=== Vorliegender Text ===

Dienstag, 28. Oktober 2014

Damenkarte

Ge­plant oder zu­fäl­lig, Sie ha­ben die Sei­ten mei­nes di­gi­ta­len Ar­beits­ta­ge­buchs auf­ge­schla­gen. Wir Sprach­mittler haben eine Art hippokratischen Eid geschworen, sind zu Diskretion ver­pflich­tet, daher werfe ich hier nur Schlaglichter auf all­ge­mei­ne Phänomene aus dem Berufsalltag.

Erster Einstieg: Eigentlich wollte ich heute meine Testberichte fortsetzen und über eine Firma schreiben, in der ich mir ein Kopfkissen aus Naturmaterialien selbst "gebaut" habe. Dieser Bericht muss bis morgen warten. Heute hatte ich alle Hände voll zu tun mit Präsentationen, Fachjargon und Hintergründen, die mir nicht immer sofort eingeleuchtet haben.

Zweiter Einstieg: Es gibt Wörter, bei denen wundere ich mich, dass das Internet sie schon kennt, denn sie stammen aus einer hochgradig analogen Zeit. Das Wort "Da­menkarte" gehört dazu.

Eine solche Karte ist, so klärt das Netz interessierte Leserinnen und Leser gleich an mehreren Stellen auf, "eine speziell für Damen konzipierte Speisekarte", denn sie enthält keine Preisangabe. Weiter mein Textbespiel: "Der Herr erhält dagegen eine Karte mit Preisen, da ihm auch die Rechnung vorgelegt wurde." Interessant hier die unterschiedlichen Tempi, die einander zu widersprechen scheinen. Der Herr er­hält, Präsens, eine Karte mit Preisen, da er, — Achtung, Zeitsprung! —, in der Ver­gan­gen­heit an­schlie­ßend die Rechnung überreicht bekam.

company figures —  revenues (geschwärzt)
anonymisiertes Beispiel aus der Praxis (nur Zahlen + Titel stimmen)

=== Eingabedaten ===

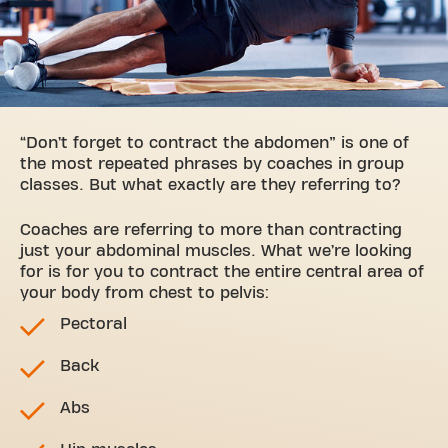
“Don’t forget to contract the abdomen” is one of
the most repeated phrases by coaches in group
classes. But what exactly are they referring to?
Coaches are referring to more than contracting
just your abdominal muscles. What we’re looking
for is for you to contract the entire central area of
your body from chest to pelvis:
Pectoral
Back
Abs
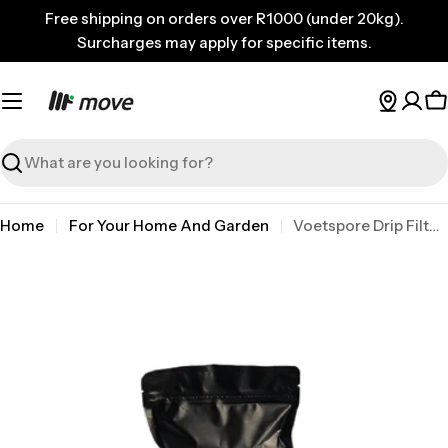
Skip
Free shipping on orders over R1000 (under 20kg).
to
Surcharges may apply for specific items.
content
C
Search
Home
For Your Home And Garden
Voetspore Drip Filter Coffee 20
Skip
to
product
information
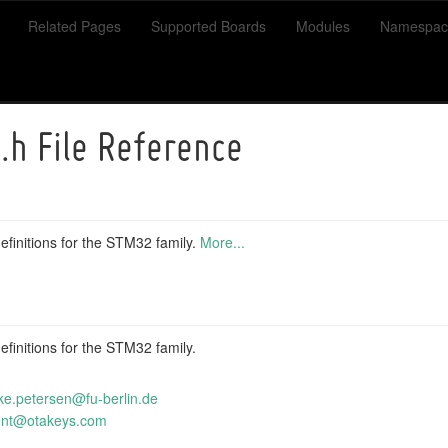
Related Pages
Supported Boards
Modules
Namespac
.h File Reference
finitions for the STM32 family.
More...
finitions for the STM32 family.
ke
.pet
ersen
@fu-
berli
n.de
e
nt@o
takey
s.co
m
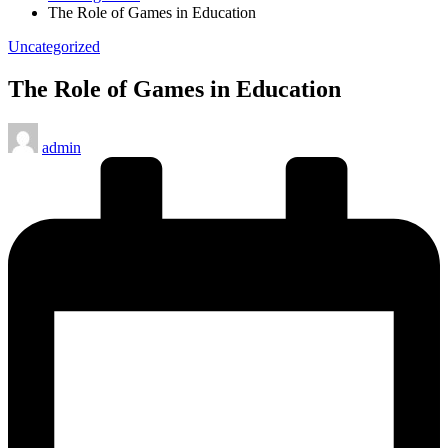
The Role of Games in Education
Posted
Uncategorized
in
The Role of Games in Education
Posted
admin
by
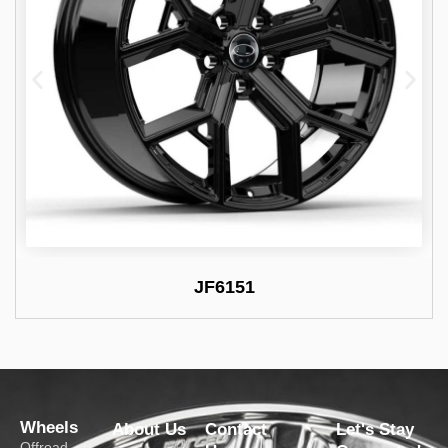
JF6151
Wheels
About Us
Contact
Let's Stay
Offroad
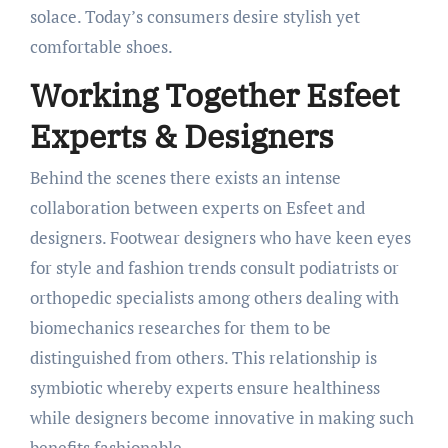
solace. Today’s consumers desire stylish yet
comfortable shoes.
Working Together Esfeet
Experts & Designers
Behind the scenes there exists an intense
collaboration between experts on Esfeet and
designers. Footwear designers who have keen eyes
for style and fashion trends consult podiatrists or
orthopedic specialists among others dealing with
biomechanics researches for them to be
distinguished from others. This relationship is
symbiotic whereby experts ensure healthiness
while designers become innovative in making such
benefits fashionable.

===
=== Eingabedaten ===

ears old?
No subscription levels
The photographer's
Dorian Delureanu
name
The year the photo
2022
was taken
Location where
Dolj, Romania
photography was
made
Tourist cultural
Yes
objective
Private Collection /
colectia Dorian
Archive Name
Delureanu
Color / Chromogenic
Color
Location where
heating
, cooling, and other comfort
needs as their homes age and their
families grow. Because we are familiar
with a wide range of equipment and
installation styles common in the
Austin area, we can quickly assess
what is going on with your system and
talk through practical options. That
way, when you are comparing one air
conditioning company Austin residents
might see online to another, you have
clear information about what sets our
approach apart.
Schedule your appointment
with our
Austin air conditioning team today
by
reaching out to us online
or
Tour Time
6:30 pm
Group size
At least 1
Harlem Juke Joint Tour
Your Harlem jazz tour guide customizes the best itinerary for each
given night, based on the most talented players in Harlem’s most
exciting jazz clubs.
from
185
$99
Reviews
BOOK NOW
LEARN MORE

===

### Gelesenes anwenden
a) Legen Sie in ein bis drei Sätzen dar, warum nach dem Text über die Damenkarte der Herr eine Speisekarte mit Preisen bekommt, die Dame hingegen nicht.
b) Setzen Sie den Text über die Damenkarte im Anschluss an seine letzte Zeile fort.

### Antworten zur Übung
a) Die Damenkarte ist eine eigens für Damen konzipierte Speisekarte und enthält keine Preisangabe. Der Herr erhält dagegen eine Karte mit Preisen, da ihm die Rechnung vorgelegt wird.

b)
In manchen Restaurants gibt es auch heute noch Damenkarten, das sind jene Be­wir­tungs­be­trie­be, in denen Tischdecken und Servietten aus gestärktem Stoff sind und in denen das Personal auf Zehenspitzen um die wenigen vorhandenen Tische her­um­schleicht. In der Mehrheitsgesellschaft "stehen" Frauen aber jetzt "ihren Mann" und haben ihr eigenes Geld. Da ist auch kein Tabu mehr, was für Speis und Trank so zu blechen ist. (Die jüngere, postfeministische Generation scheint sich allerdings immer häufiger in diese alten Zeiten zurückzusehen.)

Was verbindet nun Einstieg eins und Einstieg zwei? Die berichterstattende Dol­met­scher­in raufte sich heute das darob langsam ergrauende Haupthaar, denn ein Groß­teil der Präsentationen einer anstehenden Konferenz war nach der Art einer Da­men­kar­te gestaltet. Es waren zwar noch hier und dort noch einige Über­schrif­ten übrig, auch die Legenden bleiben nicht ganz stumm, aber alle Zahlen haben ge­fehlt, und damit Entwicklungen, die zu beobachten oder schon mal zu durch­den­ken wä­ren.

Vermutlich sind auch bei den anschließenden Zusammenfassungen einige Punkte gestrichen worden. Nun ja. Ein wenig hinkt mein Vergleich, denn anders als die Preise im (noblen) Restaurant sind Zahlen durchaus wichtige Informationsträger. Aber etliche "Damenkarten"-Präsentationen, auf denen zum Teil sogar nur ein Foto und ein Titel zu finden ist, haben meinen Vorrat an Phantasie aufgebraucht.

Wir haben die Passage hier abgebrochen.